Weekend before last, the Times Magazine published one of those heavy-breathing, “We’ve got trouble right here in River City” sorts of articles about Ivy League hook-up culture, which maintained that today’s coeds at elite universities are too busy with grade-grubbing for serious relationships and are therefore settling for brief, meaningless encounters.

All this didn’t really ring true to me, so I was not surprised to find some skeptical pushback in Time from recent Yale graduate Eliana Docktermann.

I’m straight, white, female, and just graduated from an Ivy League school, so these trend pieces are supposedly about me. But they don’t ring true, and after a year of reading them, I am exhausted by the media’s obsession with the “hookup culture.” Why, besides the obvious reasons, is this topic so irresistible? Dr. Lisa Wade, an associate professor of sociology at Occidental College who has done extensive research on the subject, explains, “The media is talking about it because we love moral panic.”

As it turns out, there’s not all that much to panic about. If you look at the data, this Ivy League “hookup culture” exists for only a tiny percentage of college kids. What’s more, the sex lives of most of today’s college students may not be all that different from those of their parents or grandparents at the same age.

So let’s look at the … biggest misconceptions about college kids and sex:

1. College students are having random hookups rather than meaningful relationships.

- Material:
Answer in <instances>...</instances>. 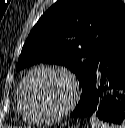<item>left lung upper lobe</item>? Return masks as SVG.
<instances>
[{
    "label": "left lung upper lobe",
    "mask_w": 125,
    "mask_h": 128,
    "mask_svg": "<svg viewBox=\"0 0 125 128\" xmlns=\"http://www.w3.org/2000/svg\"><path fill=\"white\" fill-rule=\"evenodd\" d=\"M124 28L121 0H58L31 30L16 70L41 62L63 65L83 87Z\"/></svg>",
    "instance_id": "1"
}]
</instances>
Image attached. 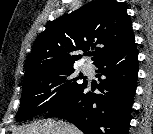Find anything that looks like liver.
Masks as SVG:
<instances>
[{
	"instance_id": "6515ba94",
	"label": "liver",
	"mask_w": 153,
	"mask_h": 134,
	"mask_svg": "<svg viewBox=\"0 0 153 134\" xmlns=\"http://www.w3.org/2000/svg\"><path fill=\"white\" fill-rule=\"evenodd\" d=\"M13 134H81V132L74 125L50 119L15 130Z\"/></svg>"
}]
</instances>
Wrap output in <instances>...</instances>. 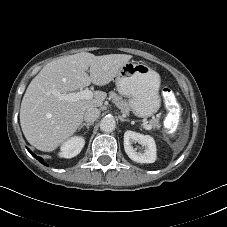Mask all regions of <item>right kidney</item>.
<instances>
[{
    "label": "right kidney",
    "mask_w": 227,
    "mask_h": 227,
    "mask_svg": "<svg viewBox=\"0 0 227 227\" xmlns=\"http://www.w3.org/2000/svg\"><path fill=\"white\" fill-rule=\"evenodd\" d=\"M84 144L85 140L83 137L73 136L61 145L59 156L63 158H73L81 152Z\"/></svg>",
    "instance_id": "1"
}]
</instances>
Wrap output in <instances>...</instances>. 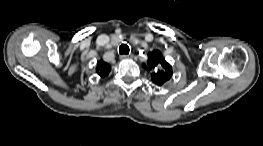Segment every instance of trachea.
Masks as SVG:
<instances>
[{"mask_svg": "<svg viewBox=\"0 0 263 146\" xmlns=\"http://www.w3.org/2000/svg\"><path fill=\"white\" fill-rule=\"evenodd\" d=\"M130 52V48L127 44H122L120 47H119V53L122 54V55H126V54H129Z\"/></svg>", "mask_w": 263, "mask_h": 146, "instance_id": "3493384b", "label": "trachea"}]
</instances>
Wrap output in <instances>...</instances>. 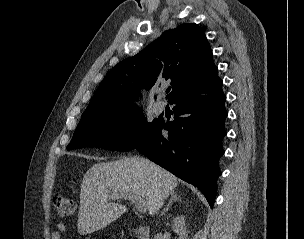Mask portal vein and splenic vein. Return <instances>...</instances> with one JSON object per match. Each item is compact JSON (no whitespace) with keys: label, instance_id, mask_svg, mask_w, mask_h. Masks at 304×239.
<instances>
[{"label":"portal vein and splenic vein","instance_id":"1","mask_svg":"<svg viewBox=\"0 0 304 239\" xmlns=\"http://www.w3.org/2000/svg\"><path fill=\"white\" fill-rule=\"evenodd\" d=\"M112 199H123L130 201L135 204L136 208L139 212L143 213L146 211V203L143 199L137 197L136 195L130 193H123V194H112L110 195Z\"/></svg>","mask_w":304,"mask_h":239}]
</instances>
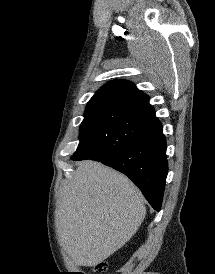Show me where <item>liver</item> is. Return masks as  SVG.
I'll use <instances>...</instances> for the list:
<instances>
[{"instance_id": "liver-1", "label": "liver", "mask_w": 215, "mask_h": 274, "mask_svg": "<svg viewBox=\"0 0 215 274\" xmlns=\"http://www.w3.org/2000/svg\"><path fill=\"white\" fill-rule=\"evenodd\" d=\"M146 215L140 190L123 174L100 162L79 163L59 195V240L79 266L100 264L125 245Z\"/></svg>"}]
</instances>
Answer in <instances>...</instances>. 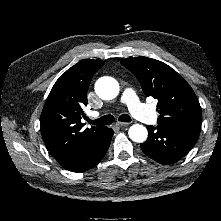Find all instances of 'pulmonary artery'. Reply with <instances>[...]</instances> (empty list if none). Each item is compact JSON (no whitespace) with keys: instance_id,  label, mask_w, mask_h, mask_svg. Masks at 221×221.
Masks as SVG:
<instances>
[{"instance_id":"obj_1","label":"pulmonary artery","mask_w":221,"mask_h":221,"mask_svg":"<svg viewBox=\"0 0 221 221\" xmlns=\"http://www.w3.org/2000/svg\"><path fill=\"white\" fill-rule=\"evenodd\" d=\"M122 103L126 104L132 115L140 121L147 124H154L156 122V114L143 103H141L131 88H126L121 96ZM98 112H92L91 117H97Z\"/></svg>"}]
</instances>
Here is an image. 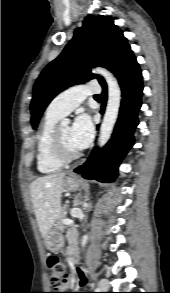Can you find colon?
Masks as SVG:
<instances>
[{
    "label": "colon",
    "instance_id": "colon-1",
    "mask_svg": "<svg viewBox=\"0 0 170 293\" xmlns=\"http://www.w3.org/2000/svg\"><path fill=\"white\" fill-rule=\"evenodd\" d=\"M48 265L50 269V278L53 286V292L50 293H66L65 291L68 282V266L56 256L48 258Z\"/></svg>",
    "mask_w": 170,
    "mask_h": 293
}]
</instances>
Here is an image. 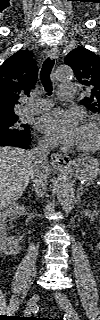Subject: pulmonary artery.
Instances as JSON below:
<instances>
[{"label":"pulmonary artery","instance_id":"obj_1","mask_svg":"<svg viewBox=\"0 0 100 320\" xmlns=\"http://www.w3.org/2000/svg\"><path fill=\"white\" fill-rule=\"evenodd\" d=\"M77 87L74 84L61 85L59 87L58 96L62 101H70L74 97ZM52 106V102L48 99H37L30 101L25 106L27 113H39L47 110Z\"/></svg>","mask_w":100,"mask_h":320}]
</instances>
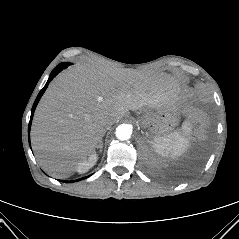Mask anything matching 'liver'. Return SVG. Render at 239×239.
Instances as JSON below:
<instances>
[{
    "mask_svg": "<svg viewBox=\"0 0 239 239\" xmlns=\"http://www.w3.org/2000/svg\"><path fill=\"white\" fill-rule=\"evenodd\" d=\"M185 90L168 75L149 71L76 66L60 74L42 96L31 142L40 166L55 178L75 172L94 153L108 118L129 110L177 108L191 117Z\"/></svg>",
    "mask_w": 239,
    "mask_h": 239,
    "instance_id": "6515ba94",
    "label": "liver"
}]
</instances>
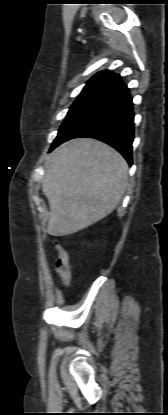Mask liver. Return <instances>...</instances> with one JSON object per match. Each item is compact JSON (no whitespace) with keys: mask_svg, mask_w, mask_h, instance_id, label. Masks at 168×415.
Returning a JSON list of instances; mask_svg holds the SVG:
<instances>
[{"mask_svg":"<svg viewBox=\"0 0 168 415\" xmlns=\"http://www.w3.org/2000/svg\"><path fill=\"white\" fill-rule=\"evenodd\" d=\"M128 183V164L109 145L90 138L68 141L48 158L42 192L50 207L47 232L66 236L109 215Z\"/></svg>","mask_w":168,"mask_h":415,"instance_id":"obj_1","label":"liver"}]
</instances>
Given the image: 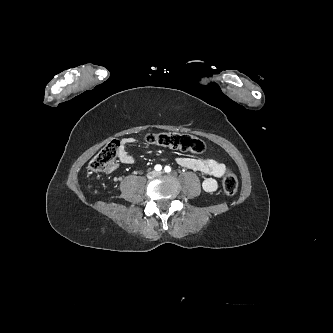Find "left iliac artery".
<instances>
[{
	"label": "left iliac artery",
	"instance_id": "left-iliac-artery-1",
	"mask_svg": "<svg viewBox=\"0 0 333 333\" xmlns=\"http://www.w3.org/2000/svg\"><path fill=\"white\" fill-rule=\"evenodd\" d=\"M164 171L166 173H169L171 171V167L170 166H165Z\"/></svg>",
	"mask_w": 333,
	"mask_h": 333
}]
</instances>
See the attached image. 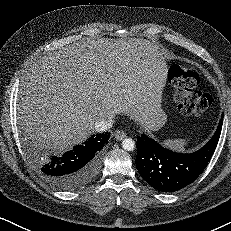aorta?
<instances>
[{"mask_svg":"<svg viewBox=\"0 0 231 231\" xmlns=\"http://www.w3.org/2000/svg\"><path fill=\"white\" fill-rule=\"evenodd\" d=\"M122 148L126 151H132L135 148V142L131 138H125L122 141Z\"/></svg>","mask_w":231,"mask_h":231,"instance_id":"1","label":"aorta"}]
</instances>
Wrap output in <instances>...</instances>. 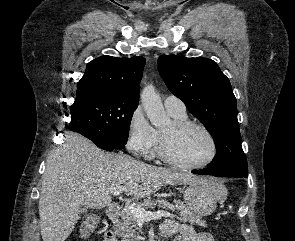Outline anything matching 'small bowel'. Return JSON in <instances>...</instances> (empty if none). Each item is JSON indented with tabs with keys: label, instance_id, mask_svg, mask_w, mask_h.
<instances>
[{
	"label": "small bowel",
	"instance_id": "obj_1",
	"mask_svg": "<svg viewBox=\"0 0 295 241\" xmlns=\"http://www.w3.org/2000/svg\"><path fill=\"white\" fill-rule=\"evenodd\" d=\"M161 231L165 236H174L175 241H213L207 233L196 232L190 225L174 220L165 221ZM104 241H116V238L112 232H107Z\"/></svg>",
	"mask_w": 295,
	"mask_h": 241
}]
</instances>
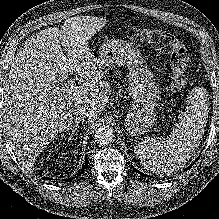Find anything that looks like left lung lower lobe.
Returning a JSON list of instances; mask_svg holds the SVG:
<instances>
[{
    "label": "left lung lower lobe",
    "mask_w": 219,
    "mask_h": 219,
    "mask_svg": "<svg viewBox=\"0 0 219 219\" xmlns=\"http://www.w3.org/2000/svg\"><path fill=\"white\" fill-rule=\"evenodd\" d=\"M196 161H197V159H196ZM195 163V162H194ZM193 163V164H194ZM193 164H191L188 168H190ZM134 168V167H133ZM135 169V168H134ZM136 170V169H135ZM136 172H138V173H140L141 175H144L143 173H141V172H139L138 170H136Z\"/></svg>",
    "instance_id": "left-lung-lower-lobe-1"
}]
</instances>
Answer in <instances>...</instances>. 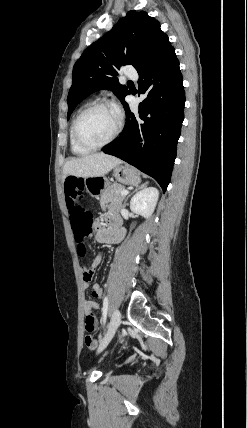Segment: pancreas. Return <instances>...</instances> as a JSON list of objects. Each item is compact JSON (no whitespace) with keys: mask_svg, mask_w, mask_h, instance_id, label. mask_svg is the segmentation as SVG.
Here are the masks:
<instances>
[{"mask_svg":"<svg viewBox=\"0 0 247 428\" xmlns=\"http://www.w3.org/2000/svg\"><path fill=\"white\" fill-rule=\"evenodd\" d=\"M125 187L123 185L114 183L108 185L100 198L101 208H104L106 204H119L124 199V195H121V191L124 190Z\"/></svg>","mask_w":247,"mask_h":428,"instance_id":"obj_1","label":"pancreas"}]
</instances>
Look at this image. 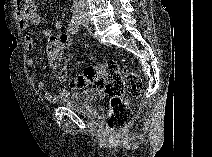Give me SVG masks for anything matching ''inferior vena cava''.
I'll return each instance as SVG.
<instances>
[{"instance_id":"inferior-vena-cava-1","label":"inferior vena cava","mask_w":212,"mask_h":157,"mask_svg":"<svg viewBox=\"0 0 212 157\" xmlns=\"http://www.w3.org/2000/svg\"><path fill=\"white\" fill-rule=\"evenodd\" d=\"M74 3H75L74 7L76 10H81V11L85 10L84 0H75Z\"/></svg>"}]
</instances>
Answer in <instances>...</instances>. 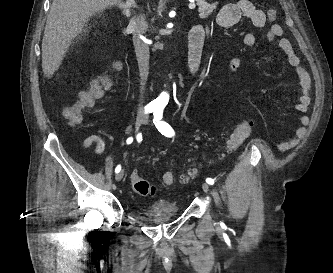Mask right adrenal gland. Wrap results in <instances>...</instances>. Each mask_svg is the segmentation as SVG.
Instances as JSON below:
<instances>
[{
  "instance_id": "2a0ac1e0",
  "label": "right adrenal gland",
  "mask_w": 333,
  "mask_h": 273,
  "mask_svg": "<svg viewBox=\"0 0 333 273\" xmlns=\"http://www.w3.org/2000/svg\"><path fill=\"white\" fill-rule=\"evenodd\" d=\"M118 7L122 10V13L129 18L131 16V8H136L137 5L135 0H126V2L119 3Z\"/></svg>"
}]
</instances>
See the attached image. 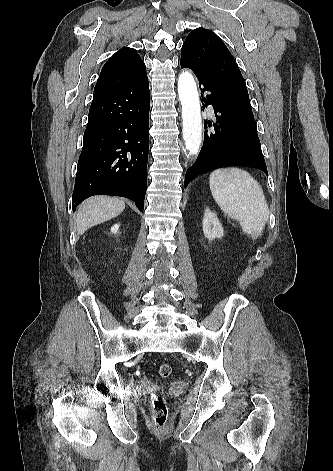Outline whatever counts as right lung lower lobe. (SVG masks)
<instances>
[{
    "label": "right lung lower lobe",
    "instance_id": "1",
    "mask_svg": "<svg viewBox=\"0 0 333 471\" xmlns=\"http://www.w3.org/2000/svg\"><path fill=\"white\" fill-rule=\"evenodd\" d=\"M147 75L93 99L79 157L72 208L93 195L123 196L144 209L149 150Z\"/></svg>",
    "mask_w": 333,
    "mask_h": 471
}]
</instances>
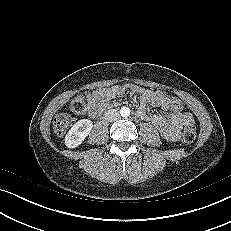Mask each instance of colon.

- Exercise: In the passage on college hookup culture, at which college does Dr. Lisa Wade teach sociology?

- Written answer: Occidental College